# Shotgun shells



## daveb (Jun 29, 2006)

Maybe I should have done a search on this one, but I'm wondering if Fiocchi Golden Pheasant shells are worth it from those of you that have used them? I've always just bought a case of whatever high brass shells are the cheapest with the discounts and rebates. I don't really think they would come into play right away, but later on in the season when they tend to flush further away, I'm wondering if they would pay off? Thanks.


----------



## Chaws (Oct 12, 2007)

That is pretty much my go to brand for upland birds.

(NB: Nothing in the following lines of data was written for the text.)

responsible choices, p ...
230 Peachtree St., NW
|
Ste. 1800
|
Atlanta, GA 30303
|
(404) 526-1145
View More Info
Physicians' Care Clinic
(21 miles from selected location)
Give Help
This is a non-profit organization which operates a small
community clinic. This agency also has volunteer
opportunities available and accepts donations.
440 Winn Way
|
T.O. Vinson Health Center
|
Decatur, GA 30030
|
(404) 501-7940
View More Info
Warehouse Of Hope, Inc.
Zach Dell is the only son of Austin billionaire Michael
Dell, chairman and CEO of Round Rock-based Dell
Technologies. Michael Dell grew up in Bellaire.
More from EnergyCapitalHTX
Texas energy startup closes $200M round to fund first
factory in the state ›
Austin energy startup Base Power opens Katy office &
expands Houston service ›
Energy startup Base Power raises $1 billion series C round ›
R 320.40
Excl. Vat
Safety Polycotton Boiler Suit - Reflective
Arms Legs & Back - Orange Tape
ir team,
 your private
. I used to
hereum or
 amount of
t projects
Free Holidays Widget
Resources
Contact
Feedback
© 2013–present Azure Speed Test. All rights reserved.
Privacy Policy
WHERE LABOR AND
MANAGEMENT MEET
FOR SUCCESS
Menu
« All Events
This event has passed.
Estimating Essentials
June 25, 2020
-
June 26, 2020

Late in the season when they're flushing further out and their feathers are becoming more like body armor, I switch to Kents in a 3" and usually go up a couple sizes in shot.


----------



## Sasha and Abby (May 11, 2004)

Those Fiocchis are great shells. You might want to just stay with the regular 1 1/4 oz loads and go up a size in shot and/or shoot a little tighter choke at the end of the season.


----------



## pheasantslayer (May 13, 2004)

Later on in the season I really like the extended range high velocity 3" shells. I believe they come in a black box. The seem to have a little more bang than the kents do. From my experience they were good shells. If it were me, I would use the cheaper shells earlier in the season when you have to kick them to get them up and then go to the bigger sizes later in the season. If you can find them, pmc makes a pretty good nickel plated shell that patterns well in my gun and they aren't too expensive either.


----------



## daveb (Jun 29, 2006)

Thanks guys. A buddy of mine just picked up a case of Fiocchi GP's, so I'm the proud new owner of 5 of them. Gonna try to save them for later on, but I'm sure I'll do some experimenting before then.


----------



## tigerdog (Jan 24, 2008)

I use them too--only in the field though. I had previously wondered why I should spend extra money on them when I could harvest pheasants with cheaper shells, but after trying a box, I was pleased with the perceived difference. I now use them for about 3/4 of my upland bird hunting.


----------